● Extract to read:
__________

Seeing that high end attackers have become so pervasive and intrusive, with virtually no practical restraint in sight… we have to somehow develop “higher” assurance techniques that are cheaper, easier, more fun, and can be more widely deployed. It’s either that or give up and give in. Heil Obama.

Since so many projects (both open and closed source, actually) don’t even HAVE a test suite… at all… (what is that, EAL0?) a REALLY HUGE difference can be made with just that… seriously! The problem is, people get lazy, they want to “write code” and “writing a test” doesn’t feel like code to them, so it feels like a waste of time. Then they’re under the gun to shortcut, so they skip it. Booo. It’s totally the wrong way of looking at it. Writing tests SAVES TIME! It saves TONS of time. Try to add a feature to a pile of spaghetti code that has no test suite, vs one that’s neatly structured and well tested. It’s like night and day, and the time difference is several orders of magnitude for an otherwise identical project and added feature.

Which brings us to the issue of how to structure code. Makes a very big difference there too. And stop being afraid to refactor it. You’ve got the tests, refactor already. There’s always going to be a way to make it “better” so have some pride in your work, and make it better. Better readability. Better encapsulation. Better separation of concerns. More efficient. Less copypasta. All kinds of things, the list goes on and on.

Then, run code analyzer tools on it… things that warn for overly complex looking code, things that warn for sections of code that aren’t exercised by your test suite, automatically run your test suite with every checkin and scold you in front of your peers when you break it, and on and on… More and more of these tools are being invented all the time. Have some pride in your work, keep learning about them, and implementing them.

__________

● Collected data entries:
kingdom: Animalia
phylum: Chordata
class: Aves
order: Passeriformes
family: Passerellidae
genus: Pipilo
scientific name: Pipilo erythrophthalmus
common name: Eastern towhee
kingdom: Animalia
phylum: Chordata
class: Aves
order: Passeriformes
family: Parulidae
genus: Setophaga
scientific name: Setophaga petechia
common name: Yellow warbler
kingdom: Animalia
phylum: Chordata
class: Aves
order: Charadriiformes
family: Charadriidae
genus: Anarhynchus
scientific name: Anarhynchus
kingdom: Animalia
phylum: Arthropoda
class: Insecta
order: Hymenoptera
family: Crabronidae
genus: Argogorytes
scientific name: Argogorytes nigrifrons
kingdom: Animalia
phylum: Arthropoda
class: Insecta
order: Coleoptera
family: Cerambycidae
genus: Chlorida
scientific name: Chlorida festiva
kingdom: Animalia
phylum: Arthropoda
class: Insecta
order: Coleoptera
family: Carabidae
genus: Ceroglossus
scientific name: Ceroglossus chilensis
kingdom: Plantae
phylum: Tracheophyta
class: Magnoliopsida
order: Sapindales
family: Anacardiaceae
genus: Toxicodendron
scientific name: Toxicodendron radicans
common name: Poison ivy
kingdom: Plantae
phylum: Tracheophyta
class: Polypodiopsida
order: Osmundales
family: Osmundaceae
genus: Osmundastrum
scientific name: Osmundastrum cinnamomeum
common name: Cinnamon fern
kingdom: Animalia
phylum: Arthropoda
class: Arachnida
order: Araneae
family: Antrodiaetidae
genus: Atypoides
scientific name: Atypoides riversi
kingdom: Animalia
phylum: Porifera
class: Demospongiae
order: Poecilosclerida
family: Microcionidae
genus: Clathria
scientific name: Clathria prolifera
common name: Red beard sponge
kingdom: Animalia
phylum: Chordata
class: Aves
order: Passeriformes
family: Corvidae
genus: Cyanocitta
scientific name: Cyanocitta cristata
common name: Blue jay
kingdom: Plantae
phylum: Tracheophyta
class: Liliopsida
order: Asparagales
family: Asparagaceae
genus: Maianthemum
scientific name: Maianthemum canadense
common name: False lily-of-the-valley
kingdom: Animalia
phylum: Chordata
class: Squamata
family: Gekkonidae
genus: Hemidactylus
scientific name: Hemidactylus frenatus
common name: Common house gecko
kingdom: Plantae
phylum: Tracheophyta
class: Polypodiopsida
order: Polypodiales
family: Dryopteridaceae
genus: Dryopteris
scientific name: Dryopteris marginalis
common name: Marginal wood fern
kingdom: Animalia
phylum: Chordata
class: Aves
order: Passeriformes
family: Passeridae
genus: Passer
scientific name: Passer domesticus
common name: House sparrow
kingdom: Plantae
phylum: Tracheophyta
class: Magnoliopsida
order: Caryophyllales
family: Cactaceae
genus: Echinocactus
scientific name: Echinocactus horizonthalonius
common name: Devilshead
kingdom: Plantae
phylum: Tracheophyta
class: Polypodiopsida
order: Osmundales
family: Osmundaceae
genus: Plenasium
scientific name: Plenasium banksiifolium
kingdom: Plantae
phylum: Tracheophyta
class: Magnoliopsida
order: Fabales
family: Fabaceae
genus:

__________

● To be done:
(a) Translate this sentence from the passage on software testing into Spanish: "Which brings us to the issue of how to structure code."
(b) Write a continuation of the passage on software testing, picking up right after its final sentence.

● Outputs for the tasks:
(a) Lo cual nos lleva a la cuestión de cómo estructurar el código.

(b)
It’s not rocket science. Doing these things will dramatically improve the quality of code… and we need more of them. There are more I haven’t thought of yet, or haven’t learned about yet, or just forgot to mention here. Even if it’s not an arduous hateful EAL7 process, it DRAMATICALLY improves the security of code to have it functioning correctly with far far fewer bugs. And just being forced to think about what “functioning correctly” means also helps tons.

I still know people who write code and still haven’t touched a version control system!! I’m like, “what the heck, dude… do you not care?” Apparently not. Well…. start to care I guess when it feeds your children’s mouths? I dunno. Maybe look into a different profession too, if improving the way you do things doesn’t interest you… 🙂

And that’s the thing: when I write code for pay, I CANNOT write high quality code. I am forced by management to write shoddy code. Always. With no exception in my experience so far. It’s the market, it’s either that or bankruptcy. At every company I’ve ever worked for. Fortune 500’s, little startups, nonprofits, everything that pays. But when I write for free in my spare time on an open source project, it’s totally different. I’m free to create quality works of art with my code.

Sure there’s plenty of dross in open source. But it’s also possible to create works of art that can never happen in the regular for-pay software world. For those who care, anyway.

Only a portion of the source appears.